■ About this task ■
Whenever the word "cells" appears in a line of the listing, copy that line.

■ Supplied entries ■
******

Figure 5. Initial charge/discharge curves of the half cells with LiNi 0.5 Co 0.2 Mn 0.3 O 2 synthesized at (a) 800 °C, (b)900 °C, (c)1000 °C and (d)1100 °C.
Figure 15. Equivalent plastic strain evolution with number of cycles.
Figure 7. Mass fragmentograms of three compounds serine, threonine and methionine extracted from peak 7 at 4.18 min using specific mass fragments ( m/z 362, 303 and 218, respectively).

******

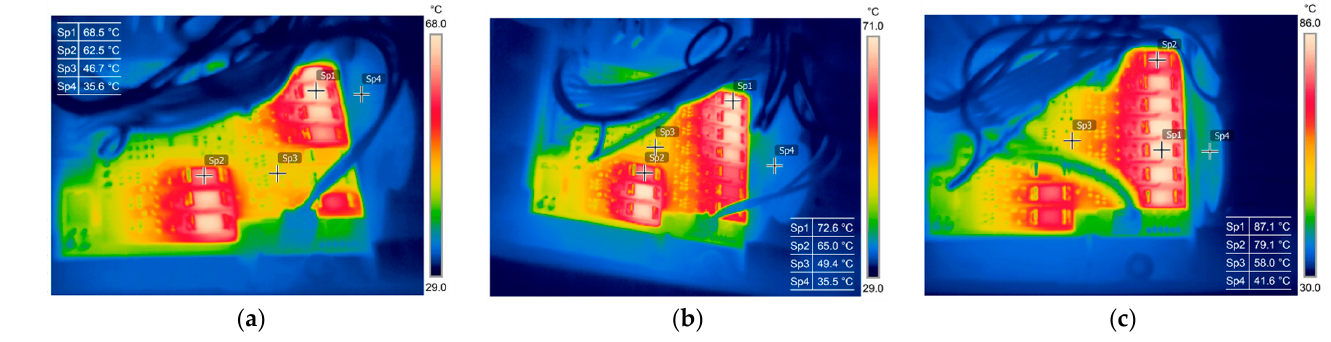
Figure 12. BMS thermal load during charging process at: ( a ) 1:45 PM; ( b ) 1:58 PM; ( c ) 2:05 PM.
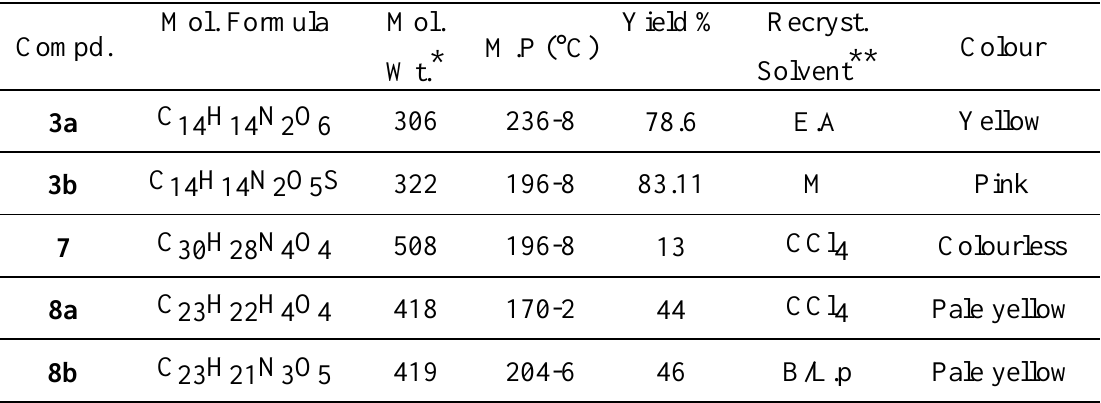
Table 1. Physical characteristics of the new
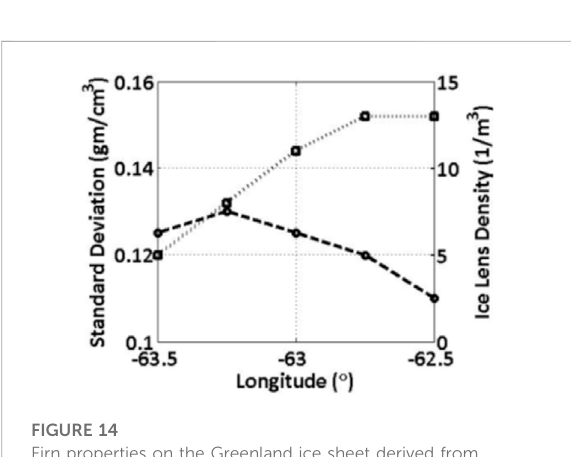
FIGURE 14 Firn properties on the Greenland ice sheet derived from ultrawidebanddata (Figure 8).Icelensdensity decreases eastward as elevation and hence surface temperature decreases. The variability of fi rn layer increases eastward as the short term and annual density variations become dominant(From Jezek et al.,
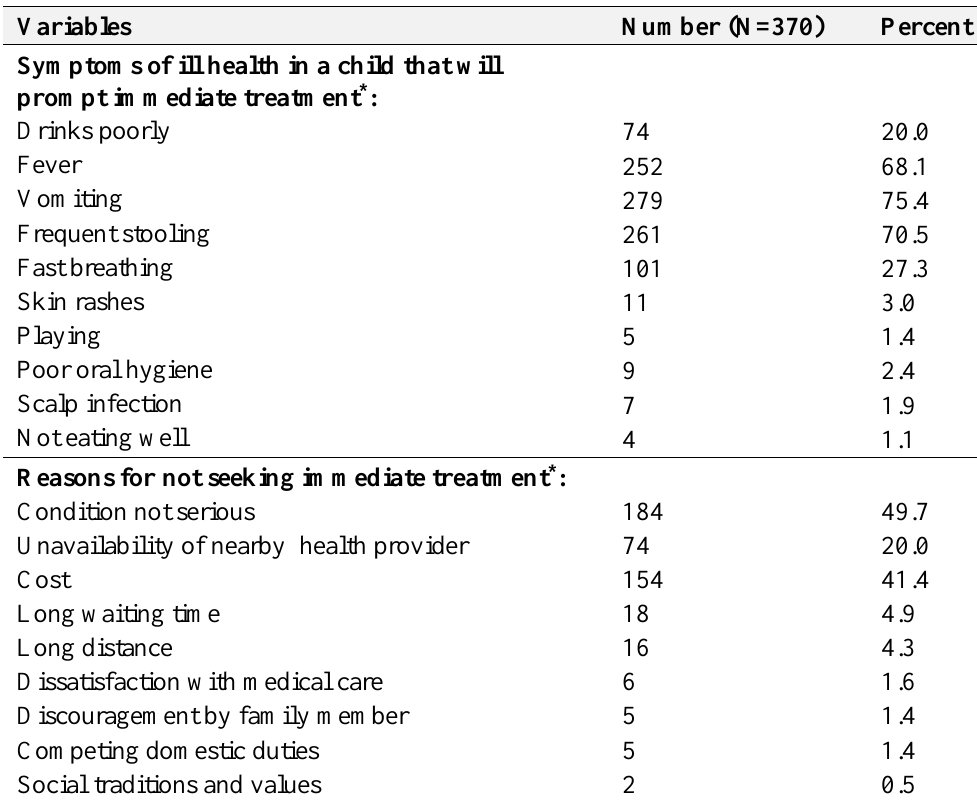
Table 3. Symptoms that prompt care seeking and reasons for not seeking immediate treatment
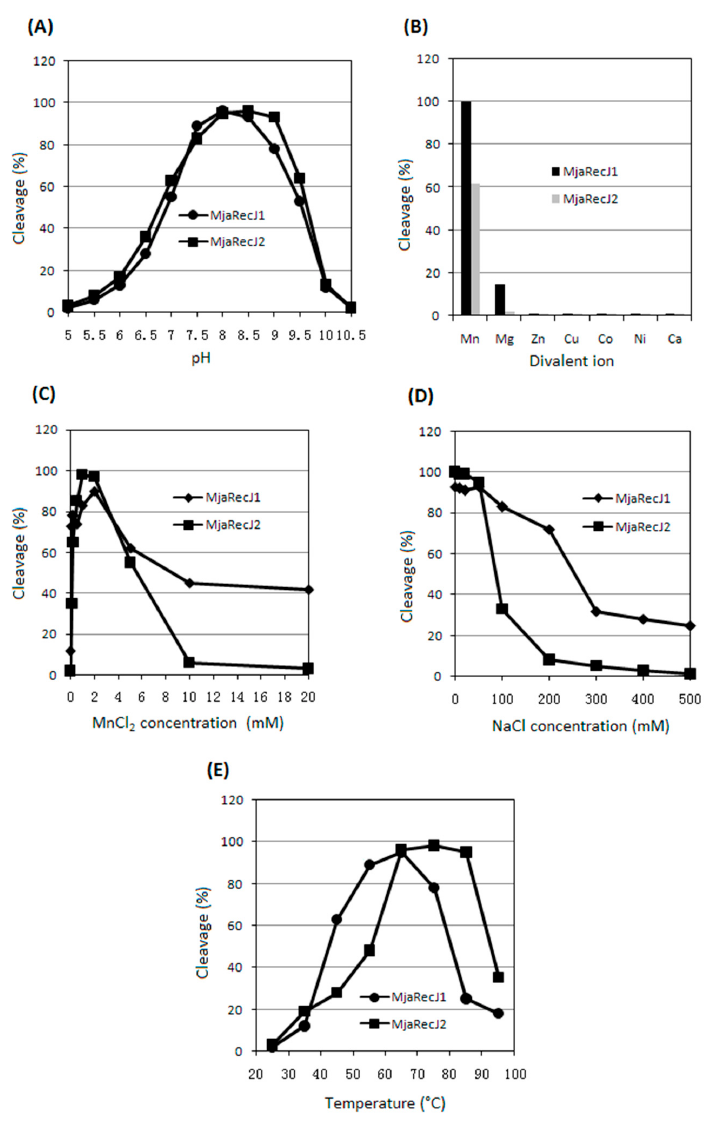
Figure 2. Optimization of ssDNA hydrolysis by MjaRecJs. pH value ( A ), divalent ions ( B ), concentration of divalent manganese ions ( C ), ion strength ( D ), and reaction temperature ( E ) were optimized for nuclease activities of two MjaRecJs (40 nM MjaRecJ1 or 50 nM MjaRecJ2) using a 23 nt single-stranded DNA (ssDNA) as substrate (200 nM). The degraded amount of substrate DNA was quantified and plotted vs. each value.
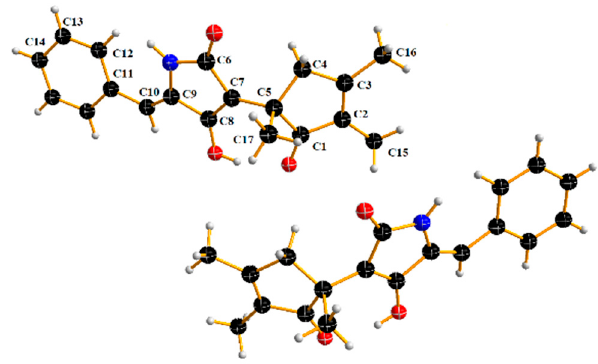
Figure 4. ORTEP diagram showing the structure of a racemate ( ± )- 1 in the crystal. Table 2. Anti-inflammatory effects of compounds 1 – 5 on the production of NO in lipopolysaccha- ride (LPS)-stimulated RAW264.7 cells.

******

■ Response below ■
Figure 5. Initial charge/discharge curves of the half cells with LiNi 0.5 Co 0.2 Mn 0.3 O 2 synthesized at (a) 800 °C, (b)900 °C, (c)1000 °C and (d)1100 °C.
Figure 4. ORTEP diagram showing the structure of a racemate ( ± )- 1 in the crystal. Table 2. Anti-inflammatory effects of compounds 1 – 5 on the production of NO in lipopolysaccha- ride (LPS)-stimulated RAW264.7 cells.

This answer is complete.